Elsewhere Pascal Langdale, the actor who plays Ethan Mars, talks to us about endless days in a full-body motion capture suit, about having to redo facial close-ups because a bead of sweat displaced one of the reflective markers attached to his cheek, about having to learn every line of dialogue in every possible outcome, because if his eyes moved left and right to read a script it would show up in the recording. The strength of the acting is particularly impressive when you consider that Ethan may need to get angry or soften considerably from one moment to the next depending on your input - getting that to look authentic must be torturous.
It's a testament to the developers' and actors' extraordinary dedication, then, that my first instinct is to react to the scene in terms of its dramatic goals and content rather than its technical construction, which is immaculate. And despite my initial reaction on the day (something I alluded to prematurely
in our gamescom awards piece) listening back to the tape I feel different about it - never does it really feel forced or overtly contrived, despite the complexity of its purpose. "No one will shout at you or blame you if you do something wrong," says Cage. "It's just that the relationship will be affected."
The game sometimes uses split-screen and other directorial flourishes, but they all feel coherent. A lot of the time the fixed angles merely frame the obvious, and frame it well.
The only slight concern is the strength of the dialogue, which is a little stilted in places. "You can come now Shaun," says Ethan from the kitchen. "Your meal is ready." But then in other places the tone and delivery is pitch-perfect. "Dad? Why do you look so sad?" asks Shaun after Ethan tucks him in. "I think I just need some time to get back to the way things were." "You know dad, what happened to Jason wasn't your fault," Shaun ventures. It's a brave thing for a child to say, and it's at this point that my attitude towards Ethan's son solidifies into compassion. "Good night Shaun," says Ethan, ending the conversation, but not harshly. As he exits the room, he leaves the door slightly ajar so that Shaun won't be left in total darkness.
There are other games that deal with weighty subjects, and there are other games that use intimate, everyday events to develop their stories, but it's enormously encouraging - and unlikely - to encounter one with such vast financial backing and creative freedom. Heavy Rain won't be for everyone. It will be exciting and intense in places, but it doesn't seek to be "fun" by any traditional gaming yardstick; its controls and gameplay scenarios, though interesting and progressive, are a means to an end.

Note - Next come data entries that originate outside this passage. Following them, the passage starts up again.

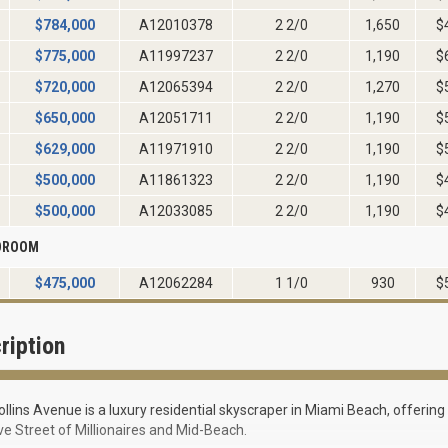
$
784,000
A12010378
2 2/0
1,650
$
$
775,000
A11997237
2 2/0
1,190
$
$
720,000
A12065394
2 2/0
1,270
$
$
650,000
A12051711
2 2/0
1,190
$
$
629,000
A11971910
2 2/0
1,190
$
$
500,000
A11861323
2 2/0
1,190
$
$
500,000
A12033085
2 2/0
1,190
$
EDROOM
$
475,000
A12062284
1 1/0
930
$
ription
llins Avenue is a luxury residential skyscraper in Miami Beach, offerin
ve Street of Millionaires and Mid-Beach.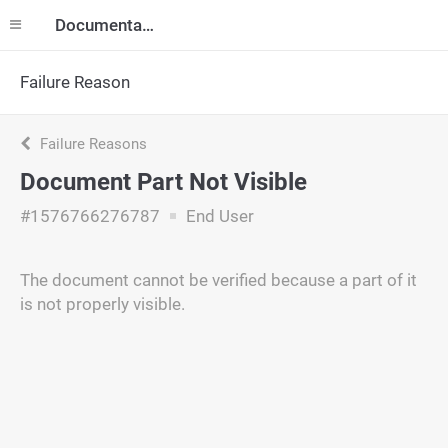
Documentation
Failure Reason
Failure Reasons
Document Part Not Visible
#1576766276787
End User
The document cannot be verified because a part of it
is not properly visible.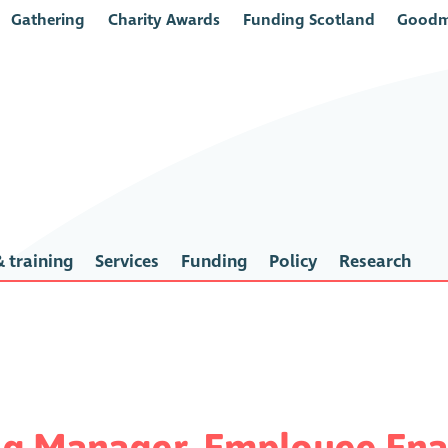
Gathering
Charity Awards
Funding Scotland
Goodm
 training
Services
Funding
Policy
Research
ng Manager, Employee Ena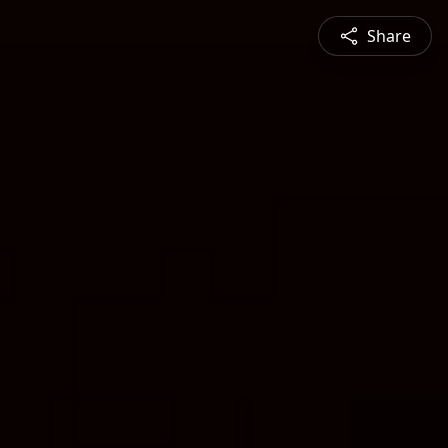
Share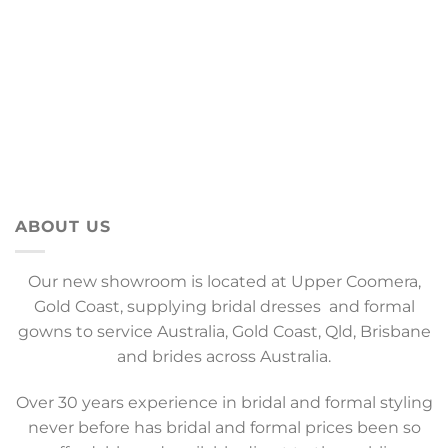
ABOUT US
Our new showroom is located at Upper Coomera,
Gold Coast, supplying bridal dresses and formal
gowns to service Australia, Gold Coast, Qld, Brisbane
and brides across Australia.
Over 30 years experience in bridal and formal styling
never before has bridal and formal prices been so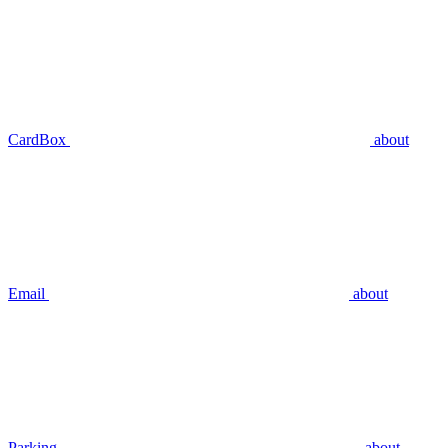
CardBox
about
Email
about
Parking
about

Its success or failure, overall, is impossible to judge even after so many showcases and miles of copy. But rather like our understanding of the mechanics, there's a sense beginning to crystalise that it may not end up being a game that its audience goes into expecting to be entertained, but something they choose to go into for other reasons that prove to be just as valuable. It's as fascinating a prospect now as the semantics about quick-time events and button-matching are ultimately irrelevant.